## WHAT YOU NEED TO DO
Which lines in the data below contain the string "visualSharp"? Gather all of them.

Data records
-*-

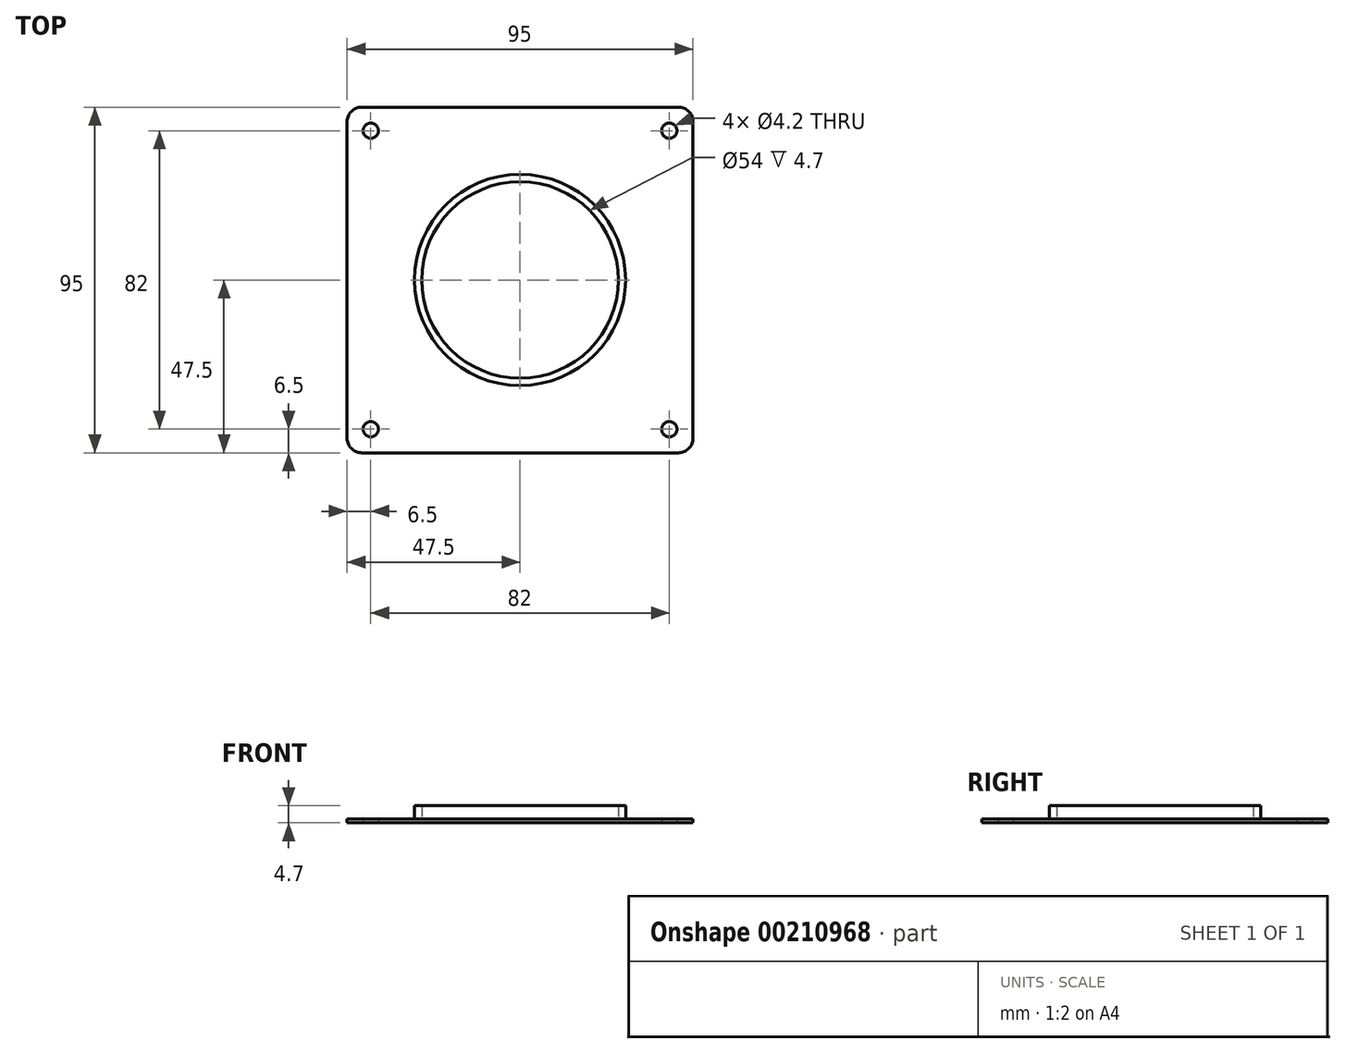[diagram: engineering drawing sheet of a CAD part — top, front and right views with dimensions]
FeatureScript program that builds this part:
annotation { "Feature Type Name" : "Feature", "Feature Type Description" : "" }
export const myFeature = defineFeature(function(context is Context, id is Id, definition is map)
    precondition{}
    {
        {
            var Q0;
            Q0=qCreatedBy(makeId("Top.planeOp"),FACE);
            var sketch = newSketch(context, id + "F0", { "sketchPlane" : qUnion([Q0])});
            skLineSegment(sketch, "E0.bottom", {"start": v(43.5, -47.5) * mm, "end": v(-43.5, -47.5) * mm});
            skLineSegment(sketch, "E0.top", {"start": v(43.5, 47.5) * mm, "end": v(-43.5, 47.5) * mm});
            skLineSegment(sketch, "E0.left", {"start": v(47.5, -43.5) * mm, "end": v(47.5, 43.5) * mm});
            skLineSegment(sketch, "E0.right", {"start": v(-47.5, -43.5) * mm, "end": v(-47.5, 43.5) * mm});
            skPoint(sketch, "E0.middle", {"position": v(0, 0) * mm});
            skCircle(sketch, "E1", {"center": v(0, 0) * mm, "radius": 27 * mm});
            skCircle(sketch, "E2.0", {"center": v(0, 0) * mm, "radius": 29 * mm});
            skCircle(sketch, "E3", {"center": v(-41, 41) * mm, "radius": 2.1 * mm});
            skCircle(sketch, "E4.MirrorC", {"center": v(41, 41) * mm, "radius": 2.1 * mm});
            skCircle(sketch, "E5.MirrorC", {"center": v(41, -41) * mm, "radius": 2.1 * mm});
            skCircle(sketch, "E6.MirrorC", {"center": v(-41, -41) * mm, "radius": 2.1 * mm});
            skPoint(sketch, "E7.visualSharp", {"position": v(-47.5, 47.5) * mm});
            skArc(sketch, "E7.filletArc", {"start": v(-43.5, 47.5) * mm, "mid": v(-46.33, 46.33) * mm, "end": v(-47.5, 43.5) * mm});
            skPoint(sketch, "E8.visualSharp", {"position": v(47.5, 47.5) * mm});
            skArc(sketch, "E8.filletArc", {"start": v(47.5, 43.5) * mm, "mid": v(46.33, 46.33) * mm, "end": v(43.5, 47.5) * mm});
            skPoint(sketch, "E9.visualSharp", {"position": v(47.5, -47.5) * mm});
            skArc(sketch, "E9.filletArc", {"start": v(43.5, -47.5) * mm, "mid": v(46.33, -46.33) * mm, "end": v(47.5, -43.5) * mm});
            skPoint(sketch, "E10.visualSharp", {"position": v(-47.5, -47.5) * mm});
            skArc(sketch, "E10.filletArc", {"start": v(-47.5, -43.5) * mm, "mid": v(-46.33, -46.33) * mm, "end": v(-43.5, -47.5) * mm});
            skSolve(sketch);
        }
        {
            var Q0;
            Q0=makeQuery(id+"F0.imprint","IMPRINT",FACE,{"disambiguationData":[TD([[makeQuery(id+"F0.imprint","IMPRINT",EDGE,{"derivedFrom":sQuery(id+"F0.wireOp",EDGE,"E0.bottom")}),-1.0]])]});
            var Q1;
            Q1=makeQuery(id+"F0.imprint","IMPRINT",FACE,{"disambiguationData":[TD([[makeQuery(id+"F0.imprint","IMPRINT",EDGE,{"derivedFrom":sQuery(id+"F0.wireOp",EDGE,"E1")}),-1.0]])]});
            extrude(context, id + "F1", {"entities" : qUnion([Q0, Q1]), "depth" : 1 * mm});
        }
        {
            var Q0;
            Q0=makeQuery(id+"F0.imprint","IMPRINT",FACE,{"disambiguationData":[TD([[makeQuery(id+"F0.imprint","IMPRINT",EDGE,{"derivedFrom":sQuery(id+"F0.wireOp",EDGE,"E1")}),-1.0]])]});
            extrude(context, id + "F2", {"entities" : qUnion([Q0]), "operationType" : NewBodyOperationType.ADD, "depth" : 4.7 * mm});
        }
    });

-*-

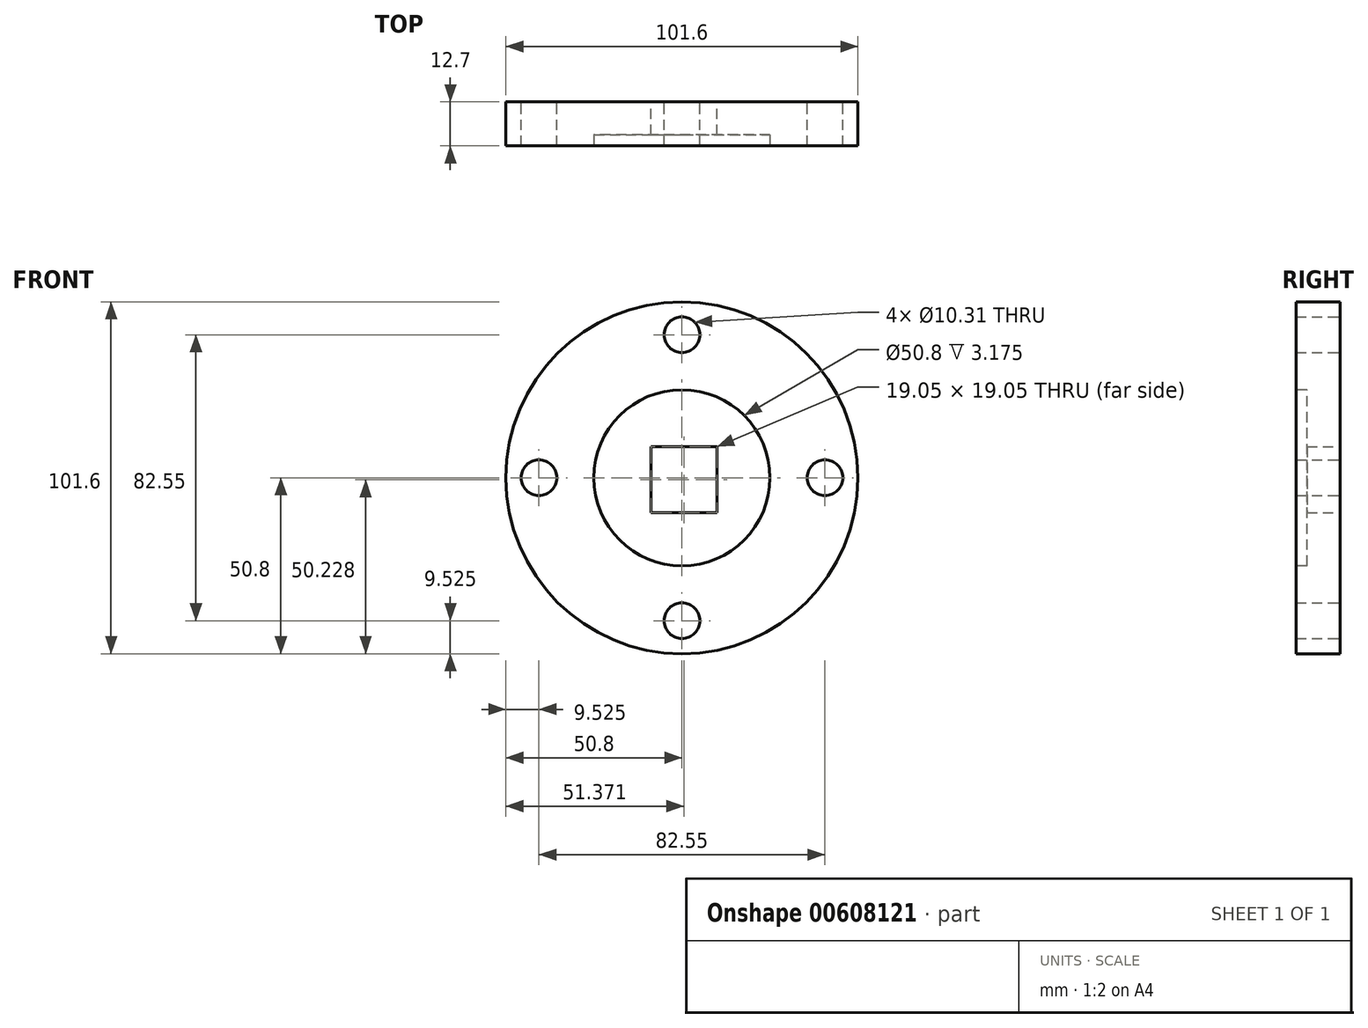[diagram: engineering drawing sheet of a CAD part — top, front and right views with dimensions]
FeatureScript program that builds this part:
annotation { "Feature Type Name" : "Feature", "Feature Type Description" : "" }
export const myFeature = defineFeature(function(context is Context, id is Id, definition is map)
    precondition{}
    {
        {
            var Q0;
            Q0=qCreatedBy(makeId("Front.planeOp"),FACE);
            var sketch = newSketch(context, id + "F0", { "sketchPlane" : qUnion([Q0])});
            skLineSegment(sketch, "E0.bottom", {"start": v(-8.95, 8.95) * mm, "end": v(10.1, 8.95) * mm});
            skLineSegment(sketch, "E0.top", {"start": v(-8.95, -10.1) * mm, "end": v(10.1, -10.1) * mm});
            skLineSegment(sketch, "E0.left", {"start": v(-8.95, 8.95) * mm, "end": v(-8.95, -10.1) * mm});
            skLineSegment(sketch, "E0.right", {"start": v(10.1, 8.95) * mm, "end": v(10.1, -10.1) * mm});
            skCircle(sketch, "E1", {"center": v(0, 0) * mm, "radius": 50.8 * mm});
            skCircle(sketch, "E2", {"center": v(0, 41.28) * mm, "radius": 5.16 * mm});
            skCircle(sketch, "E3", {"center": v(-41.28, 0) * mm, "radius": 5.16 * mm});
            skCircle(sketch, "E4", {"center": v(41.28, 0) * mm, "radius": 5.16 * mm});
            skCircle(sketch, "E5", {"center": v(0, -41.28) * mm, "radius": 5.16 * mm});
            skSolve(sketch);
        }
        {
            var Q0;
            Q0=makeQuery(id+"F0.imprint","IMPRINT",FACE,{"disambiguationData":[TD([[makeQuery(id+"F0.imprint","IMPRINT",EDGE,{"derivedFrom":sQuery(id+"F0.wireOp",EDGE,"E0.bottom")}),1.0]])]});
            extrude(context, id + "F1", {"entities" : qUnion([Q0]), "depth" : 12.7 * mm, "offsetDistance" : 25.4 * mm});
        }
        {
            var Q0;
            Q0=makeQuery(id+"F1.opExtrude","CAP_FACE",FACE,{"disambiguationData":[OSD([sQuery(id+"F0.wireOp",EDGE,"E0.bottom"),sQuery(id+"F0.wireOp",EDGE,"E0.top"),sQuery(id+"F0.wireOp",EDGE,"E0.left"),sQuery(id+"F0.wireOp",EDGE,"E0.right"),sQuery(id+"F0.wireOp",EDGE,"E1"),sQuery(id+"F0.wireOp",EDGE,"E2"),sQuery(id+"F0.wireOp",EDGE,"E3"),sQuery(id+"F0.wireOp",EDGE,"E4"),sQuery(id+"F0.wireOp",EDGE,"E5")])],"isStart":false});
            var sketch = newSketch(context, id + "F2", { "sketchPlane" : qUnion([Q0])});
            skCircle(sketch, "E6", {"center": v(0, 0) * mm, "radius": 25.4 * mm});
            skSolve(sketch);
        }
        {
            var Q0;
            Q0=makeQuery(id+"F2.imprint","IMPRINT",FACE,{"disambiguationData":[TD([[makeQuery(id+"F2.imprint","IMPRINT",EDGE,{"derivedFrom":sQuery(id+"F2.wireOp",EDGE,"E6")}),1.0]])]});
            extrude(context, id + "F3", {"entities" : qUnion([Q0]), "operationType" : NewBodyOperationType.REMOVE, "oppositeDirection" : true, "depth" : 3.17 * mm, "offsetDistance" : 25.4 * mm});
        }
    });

-*-

## ANSWER IN FULL
            skPoint(sketch, "E7.visualSharp", {"position": v(-47.5, 47.5) * mm});
            skPoint(sketch, "E8.visualSharp", {"position": v(47.5, 47.5) * mm});
            skPoint(sketch, "E9.visualSharp", {"position": v(47.5, -47.5) * mm});
            skPoint(sketch, "E10.visualSharp", {"position": v(-47.5, -47.5) * mm});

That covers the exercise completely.